→ **Passage to read**
========

21.10.11

The Adventure Continues


When a phase of my life ends and a new one begins where does the old me go?  When what I am dissolves into something else, what happens?  Will I learn some other logic with a broader understanding - a brighter awakening?  I hope so.

My old ways are dissipating.  The new me is increasing with a new vitality.  There is no need to concentrate on this.  It seems to be an inevitable organic cycle.  I wish there was a way to measure the shift in consciousness?  How can I compare what was me and what is to be me?  What I am becoming is mysterious and unknowable right now.  

What happened to the old me?  Did I die?  I don’t remember a coffin or an obituary.  Don’t recall grieving relatives; not even flower petals.  Admittedly, some friends are bewildered.  So this must be a transition with little change physically, or am I too unaware to notice that I have passed away?   Am I hovering over the lifeless body I once inhabited but not yet ready to face the end?

Perhaps I am about to shed the shell – like a cicada on a window screen.  I’m going to wriggle out of the old skin and let the bigger me dry in the sun.   Finite space will become something else as the new me expands at least a little.

========

→ **Exercise requirements**
(A) Answer these questions about the reflection titled "The Adventure Continues":
(i) What insect does the writer mention, and where is it?
(ii) How does the writer say some friends are?
(iii) What does the writer call the seemingly inevitable change?
(B) Retype part of the reflection titled "The Adventure Continues" precisely, starting at "The Adventure Continues" and ending at "unknowable right now.".

========

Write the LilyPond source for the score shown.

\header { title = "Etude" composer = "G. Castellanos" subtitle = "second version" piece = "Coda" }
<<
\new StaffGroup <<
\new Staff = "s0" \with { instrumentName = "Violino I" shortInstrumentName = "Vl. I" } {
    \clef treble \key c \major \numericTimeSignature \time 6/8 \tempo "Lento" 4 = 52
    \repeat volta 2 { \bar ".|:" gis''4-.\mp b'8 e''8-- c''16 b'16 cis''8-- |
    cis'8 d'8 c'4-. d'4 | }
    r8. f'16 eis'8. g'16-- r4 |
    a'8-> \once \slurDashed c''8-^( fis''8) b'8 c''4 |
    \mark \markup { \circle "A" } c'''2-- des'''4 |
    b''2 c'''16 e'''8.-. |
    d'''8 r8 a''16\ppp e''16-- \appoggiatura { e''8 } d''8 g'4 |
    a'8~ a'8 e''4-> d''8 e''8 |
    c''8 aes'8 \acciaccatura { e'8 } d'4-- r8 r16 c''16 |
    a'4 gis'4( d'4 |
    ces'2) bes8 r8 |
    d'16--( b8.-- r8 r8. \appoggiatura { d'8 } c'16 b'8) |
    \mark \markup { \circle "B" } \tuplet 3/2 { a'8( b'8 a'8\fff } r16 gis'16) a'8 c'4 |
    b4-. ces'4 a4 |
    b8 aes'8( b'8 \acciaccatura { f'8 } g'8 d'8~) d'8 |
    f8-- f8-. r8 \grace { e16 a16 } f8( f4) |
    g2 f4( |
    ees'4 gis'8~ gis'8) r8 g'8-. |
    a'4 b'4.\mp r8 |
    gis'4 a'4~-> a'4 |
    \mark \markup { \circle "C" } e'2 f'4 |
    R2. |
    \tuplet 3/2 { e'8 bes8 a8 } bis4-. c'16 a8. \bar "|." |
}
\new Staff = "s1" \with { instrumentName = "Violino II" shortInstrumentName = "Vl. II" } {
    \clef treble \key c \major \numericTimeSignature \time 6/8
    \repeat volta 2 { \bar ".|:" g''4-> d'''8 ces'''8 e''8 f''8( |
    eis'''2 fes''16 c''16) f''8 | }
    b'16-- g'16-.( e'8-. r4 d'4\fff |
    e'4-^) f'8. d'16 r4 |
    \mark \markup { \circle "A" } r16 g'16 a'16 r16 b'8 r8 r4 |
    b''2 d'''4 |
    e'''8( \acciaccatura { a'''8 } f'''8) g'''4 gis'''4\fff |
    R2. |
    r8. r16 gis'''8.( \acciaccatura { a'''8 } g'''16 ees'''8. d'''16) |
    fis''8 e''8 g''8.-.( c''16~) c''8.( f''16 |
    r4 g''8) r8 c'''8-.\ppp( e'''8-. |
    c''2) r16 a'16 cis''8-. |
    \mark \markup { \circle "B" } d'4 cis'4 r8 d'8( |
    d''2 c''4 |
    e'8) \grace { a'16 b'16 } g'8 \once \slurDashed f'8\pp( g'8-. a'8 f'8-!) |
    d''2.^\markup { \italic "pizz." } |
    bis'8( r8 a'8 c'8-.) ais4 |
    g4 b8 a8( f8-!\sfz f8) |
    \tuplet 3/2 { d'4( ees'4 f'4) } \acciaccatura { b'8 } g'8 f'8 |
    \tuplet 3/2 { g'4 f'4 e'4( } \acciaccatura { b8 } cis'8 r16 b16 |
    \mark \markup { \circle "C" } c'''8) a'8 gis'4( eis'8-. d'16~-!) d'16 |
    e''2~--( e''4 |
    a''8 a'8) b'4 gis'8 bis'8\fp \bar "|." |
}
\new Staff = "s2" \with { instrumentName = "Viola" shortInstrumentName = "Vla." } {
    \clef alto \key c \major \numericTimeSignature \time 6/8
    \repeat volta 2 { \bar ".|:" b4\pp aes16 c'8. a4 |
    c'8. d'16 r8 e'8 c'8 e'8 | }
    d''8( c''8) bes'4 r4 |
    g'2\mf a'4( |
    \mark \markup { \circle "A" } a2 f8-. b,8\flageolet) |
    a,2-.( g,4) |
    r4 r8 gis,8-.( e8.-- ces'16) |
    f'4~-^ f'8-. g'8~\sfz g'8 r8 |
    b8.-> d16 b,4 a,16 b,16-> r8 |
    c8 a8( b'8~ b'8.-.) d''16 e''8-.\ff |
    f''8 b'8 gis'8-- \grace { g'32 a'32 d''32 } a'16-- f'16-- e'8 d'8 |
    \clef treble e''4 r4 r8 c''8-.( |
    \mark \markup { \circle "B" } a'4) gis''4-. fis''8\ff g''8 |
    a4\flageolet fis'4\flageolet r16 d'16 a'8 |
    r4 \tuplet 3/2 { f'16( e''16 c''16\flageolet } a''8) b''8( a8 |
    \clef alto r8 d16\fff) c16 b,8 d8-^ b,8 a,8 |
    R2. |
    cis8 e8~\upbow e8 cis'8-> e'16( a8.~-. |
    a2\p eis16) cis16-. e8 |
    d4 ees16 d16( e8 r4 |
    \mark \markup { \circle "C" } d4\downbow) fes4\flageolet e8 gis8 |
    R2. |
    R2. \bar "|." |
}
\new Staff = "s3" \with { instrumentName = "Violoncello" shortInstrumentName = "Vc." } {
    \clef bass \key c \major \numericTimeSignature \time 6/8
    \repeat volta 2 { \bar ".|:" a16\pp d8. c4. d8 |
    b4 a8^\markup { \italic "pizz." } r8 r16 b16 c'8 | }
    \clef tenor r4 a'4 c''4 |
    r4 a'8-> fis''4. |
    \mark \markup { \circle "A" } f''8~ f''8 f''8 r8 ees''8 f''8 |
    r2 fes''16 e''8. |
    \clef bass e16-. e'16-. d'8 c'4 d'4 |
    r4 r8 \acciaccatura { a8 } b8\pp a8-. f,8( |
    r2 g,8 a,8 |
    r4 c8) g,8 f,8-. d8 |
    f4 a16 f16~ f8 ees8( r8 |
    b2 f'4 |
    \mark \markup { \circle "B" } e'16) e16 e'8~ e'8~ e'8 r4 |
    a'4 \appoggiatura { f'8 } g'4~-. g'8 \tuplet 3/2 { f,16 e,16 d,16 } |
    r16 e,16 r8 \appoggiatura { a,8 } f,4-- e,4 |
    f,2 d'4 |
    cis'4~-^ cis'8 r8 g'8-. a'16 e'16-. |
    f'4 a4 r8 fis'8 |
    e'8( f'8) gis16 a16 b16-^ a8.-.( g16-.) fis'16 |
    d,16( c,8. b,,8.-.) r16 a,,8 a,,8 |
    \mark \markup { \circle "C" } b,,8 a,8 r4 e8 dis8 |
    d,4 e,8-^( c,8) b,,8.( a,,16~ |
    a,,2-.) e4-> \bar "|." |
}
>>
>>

========

→ **Solutions to each task**
(A)
(i) A cicada on a window screen.
(ii) Bewildered.
(iii) An inevitable organic cycle.

(B)
The Adventure Continues


When a phase of my life ends and a new one begins where does the old me go?  When what I am dissolves into something else, what happens?  Will I learn some other logic with a broader understanding - a brighter awakening?  I hope so.

My old ways are dissipating.  The new me is increasing with a new vitality.  There is no need to concentrate on this.  It seems to be an inevitable organic cycle.  I wish there was a way to measure the shift in consciousness?  How can I compare what was me and what is to be me?  What I am becoming is mysterious and unknowable right now.